[WRITTEN REQUEST]: Rewrite the lines below, substituting "press studs" for every occurrence of "snap buttons". Change nothing else.

[Stored items]
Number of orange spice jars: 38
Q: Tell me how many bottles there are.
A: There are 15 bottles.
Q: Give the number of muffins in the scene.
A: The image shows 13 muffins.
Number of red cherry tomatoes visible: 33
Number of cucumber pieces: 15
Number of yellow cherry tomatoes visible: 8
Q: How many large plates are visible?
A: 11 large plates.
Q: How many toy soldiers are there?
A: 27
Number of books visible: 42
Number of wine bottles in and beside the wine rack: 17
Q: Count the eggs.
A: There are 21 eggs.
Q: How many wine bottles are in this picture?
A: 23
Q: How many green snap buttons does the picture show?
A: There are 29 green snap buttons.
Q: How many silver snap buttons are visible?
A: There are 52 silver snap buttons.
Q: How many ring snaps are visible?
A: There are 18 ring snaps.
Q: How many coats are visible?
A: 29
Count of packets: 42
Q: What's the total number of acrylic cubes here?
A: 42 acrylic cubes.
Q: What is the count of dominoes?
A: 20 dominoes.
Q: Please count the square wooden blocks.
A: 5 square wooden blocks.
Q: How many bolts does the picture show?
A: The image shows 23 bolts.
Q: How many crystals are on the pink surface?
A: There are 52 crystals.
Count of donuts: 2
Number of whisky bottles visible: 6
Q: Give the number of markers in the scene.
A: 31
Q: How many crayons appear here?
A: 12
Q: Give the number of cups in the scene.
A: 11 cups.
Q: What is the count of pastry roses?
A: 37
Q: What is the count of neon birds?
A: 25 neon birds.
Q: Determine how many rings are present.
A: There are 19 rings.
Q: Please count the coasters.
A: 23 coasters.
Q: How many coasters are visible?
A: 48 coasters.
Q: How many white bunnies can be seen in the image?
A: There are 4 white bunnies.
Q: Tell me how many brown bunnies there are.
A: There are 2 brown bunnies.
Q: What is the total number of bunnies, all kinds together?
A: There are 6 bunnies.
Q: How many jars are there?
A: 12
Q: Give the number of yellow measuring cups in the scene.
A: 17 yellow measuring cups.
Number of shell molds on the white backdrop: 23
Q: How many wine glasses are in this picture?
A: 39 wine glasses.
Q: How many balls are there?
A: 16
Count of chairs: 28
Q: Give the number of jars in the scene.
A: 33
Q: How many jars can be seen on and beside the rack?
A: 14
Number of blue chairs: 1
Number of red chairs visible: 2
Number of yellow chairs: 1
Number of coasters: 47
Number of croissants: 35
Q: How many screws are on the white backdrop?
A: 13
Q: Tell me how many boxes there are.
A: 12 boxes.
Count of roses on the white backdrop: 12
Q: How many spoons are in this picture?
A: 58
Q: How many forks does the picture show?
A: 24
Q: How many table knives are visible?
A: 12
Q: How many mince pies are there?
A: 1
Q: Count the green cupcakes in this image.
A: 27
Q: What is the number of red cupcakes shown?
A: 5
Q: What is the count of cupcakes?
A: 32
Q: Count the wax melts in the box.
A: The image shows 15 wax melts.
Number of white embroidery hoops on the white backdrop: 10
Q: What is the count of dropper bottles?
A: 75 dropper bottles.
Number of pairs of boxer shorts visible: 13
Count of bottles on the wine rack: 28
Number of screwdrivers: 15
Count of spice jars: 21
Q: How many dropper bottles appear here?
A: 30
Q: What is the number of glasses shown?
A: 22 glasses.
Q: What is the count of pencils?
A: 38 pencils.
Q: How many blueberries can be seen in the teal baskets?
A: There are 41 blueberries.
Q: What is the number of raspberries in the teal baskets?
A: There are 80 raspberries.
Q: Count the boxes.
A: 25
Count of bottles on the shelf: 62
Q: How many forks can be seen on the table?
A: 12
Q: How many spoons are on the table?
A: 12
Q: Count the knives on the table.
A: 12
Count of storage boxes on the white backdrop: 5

[OUTPUT FOR THIS TASK]:
Number of orange spice jars: 38
Q: Tell me how many bottles there are.
A: There are 15 bottles.
Q: Give the number of muffins in the scene.
A: The image shows 13 muffins.
Number of red cherry tomatoes visible: 33
Number of cucumber pieces: 15
Number of yellow cherry tomatoes visible: 8
Q: How many large plates are visible?
A: 11 large plates.
Q: How many toy soldiers are there?
A: 27
Number of books visible: 42
Number of wine bottles in and beside the wine rack: 17
Q: Count the eggs.
A: There are 21 eggs.
Q: How many wine bottles are in this picture?
A: 23
Q: How many green press studs does the picture show?
A: There are 29 green press studs.
Q: How many silver press studs are visible?
A: There are 52 silver press studs.
Q: How many ring snaps are visible?
A: There are 18 ring snaps.
Q: How many coats are visible?
A: 29
Count of packets: 42
Q: What's the total number of acrylic cubes here?
A: 42 acrylic cubes.
Q: What is the count of dominoes?
A: 20 dominoes.
Q: Please count the square wooden blocks.
A: 5 square wooden blocks.
Q: How many bolts does the picture show?
A: The image shows 23 bolts.
Q: How many crystals are on the pink surface?
A: There are 52 crystals.
Count of donuts: 2
Number of whisky bottles visible: 6
Q: Give the number of markers in the scene.
A: 31
Q: How many crayons appear here?
A: 12
Q: Give the number of cups in the scene.
A: 11 cups.
Q: What is the count of pastry roses?
A: 37
Q: What is the count of neon birds?
A: 25 neon birds.
Q: Determine how many rings are present.
A: There are 19 rings.
Q: Please count the coasters.
A: 23 coasters.
Q: How many coasters are visible?
A: 48 coasters.
Q: How many white bunnies can be seen in the image?
A: There are 4 white bunnies.
Q: Tell me how many brown bunnies there are.
A: There are 2 brown bunnies.
Q: What is the total number of bunnies, all kinds together?
A: There are 6 bunnies.
Q: How many jars are there?
A: 12
Q: Give the number of yellow measuring cups in the scene.
A: 17 yellow measuring cups.
Number of shell molds on the white backdrop: 23
Q: How many wine glasses are in this picture?
A: 39 wine glasses.
Q: How many balls are there?
A: 16
Count of chairs: 28
Q: Give the number of jars in the scene.
A: 33
Q: How many jars can be seen on and beside the rack?
A: 14
Number of blue chairs: 1
Number of red chairs visible: 2
Number of yellow chairs: 1
Number of coasters: 47
Number of croissants: 35
Q: How many screws are on the white backdrop?
A: 13
Q: Tell me how many boxes there are.
A: 12 boxes.
Count of roses on the white backdrop: 12
Q: How many spoons are in this picture?
A: 58
Q: How many forks does the picture show?
A: 24
Q: How many table knives are visible?
A: 12
Q: How many mince pies are there?
A: 1
Q: Count the green cupcakes in this image.
A: 27
Q: What is the number of red cupcakes shown?
A: 5
Q: What is the count of cupcakes?
A: 32
Q: Count the wax melts in the box.
A: The image shows 15 wax melts.
Number of white embroidery hoops on the white backdrop: 10
Q: What is the count of dropper bottles?
A: 75 dropper bottles.
Number of pairs of boxer shorts visible: 13
Count of bottles on the wine rack: 28
Number of screwdrivers: 15
Count of spice jars: 21
Q: How many dropper bottles appear here?
A: 30
Q: What is the number of glasses shown?
A: 22 glasses.
Q: What is the count of pencils?
A: 38 pencils.
Q: How many blueberries can be seen in the teal baskets?
A: There are 41 blueberries.
Q: What is the number of raspberries in the teal baskets?
A: There are 80 raspberries.
Q: Count the boxes.
A: 25
Count of bottles on the shelf: 62
Q: How many forks can be seen on the table?
A: 12
Q: How many spoons are on the table?
A: 12
Q: Count the knives on the table.
A: 12
Count of storage boxes on the white backdrop: 5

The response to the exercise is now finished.